(edited for length) “For most of us, photography is a hobby. I suspect, when it comes to many people, the gear provides a lot of the enjoyment of photography. Isn’t that what it’s supposed to be about as amateur photography - enjoyment? The other thing I haven’t heard you admit or talk about is that there are some more sorts of photography that really do require more expensive and/or specialist equipment - wildlife photography for example. You can’t shoot birds or other distant/small wildlife with a point and shoot. I’ll continue to read and enjoy your posts! Regards, (requested to remain anonymous).”
Gear was a tremendously fun part of photography for me, until I realized gear wasn’t about the image, it was about the gear. The image must come first, unless you want to be a collector or a maker of camera equipment, and there’s certainly nothing wrong with that. Honestly, I just wanted a particular lens or camera and was looking for an excuse.
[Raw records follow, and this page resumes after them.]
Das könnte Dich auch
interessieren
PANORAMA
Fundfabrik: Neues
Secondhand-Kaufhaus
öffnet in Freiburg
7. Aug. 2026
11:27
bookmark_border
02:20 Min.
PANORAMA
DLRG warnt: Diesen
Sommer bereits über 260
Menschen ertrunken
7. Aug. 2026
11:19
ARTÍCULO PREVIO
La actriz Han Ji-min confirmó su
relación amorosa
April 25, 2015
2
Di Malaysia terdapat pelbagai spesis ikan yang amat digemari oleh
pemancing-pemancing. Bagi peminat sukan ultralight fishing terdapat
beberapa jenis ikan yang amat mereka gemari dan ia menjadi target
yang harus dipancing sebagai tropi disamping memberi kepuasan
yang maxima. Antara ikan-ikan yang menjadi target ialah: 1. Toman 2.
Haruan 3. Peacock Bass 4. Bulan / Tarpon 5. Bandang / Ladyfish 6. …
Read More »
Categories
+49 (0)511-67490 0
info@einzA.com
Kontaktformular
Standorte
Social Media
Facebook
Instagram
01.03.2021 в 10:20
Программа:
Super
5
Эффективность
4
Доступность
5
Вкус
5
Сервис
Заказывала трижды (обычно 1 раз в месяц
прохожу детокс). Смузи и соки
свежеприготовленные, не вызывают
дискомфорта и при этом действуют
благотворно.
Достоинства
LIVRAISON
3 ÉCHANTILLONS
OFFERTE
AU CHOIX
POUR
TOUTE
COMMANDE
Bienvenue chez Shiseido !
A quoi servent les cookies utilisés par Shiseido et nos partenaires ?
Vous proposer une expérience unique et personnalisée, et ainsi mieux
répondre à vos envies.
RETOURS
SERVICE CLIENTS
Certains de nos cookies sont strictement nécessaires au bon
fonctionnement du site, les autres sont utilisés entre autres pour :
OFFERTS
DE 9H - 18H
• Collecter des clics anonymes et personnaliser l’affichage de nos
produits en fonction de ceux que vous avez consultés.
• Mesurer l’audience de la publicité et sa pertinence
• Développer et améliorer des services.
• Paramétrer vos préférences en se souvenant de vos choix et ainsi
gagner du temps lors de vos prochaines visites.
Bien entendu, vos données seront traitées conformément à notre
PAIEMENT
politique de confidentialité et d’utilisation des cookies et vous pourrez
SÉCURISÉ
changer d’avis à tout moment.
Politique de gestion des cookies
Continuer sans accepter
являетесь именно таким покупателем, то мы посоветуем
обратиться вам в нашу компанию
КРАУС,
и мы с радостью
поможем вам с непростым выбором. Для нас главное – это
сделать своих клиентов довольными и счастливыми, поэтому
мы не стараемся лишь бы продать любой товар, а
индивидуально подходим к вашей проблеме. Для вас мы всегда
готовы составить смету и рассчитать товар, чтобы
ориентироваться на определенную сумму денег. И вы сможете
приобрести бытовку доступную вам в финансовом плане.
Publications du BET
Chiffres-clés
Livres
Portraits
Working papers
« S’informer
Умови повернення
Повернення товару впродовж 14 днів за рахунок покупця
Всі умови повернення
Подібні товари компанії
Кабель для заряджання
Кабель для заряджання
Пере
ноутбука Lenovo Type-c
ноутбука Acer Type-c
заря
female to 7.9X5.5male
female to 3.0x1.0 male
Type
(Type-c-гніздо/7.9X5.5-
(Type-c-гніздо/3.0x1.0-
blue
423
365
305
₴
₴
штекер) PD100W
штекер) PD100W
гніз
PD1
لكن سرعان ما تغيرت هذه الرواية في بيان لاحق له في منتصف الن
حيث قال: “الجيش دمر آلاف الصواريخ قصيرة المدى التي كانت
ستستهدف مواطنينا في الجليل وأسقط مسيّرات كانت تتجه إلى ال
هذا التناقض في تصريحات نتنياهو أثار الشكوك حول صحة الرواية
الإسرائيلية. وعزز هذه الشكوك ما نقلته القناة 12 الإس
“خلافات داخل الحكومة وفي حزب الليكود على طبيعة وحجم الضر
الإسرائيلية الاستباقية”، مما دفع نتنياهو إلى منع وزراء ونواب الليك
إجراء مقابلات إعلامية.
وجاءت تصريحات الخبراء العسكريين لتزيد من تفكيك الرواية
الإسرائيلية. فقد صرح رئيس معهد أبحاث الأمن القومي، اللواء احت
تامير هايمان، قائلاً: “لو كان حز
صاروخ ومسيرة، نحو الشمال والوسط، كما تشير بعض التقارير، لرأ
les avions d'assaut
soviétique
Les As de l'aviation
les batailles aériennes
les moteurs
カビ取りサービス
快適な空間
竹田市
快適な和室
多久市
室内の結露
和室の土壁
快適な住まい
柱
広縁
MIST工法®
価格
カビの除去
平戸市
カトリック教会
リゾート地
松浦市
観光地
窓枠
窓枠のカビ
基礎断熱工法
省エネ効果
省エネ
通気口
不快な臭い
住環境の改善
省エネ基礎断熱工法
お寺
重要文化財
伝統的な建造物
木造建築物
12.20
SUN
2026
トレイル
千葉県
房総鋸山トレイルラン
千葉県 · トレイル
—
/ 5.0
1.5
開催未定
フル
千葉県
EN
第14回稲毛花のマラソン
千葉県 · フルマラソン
Constraints breed creativity in any art form. It’s just not thought of much in photography, because bloggers like making money selling things and photographers like buying things. It’s win-win, unless you’re looking for unique images or to learn a craft.
You only have a point-and-shoot and you want to be a bird photographer? That sounds like an incredibly interesting creative problem worth solving.
I don’t want to reduce this to an anti-DSLR argument, though. Everyone will have a different pain point, at which the brain has to take over from the equipment and produce a result. The solution is to use that pain point to your advantage and not to surrender your brain to a gadget’s automation.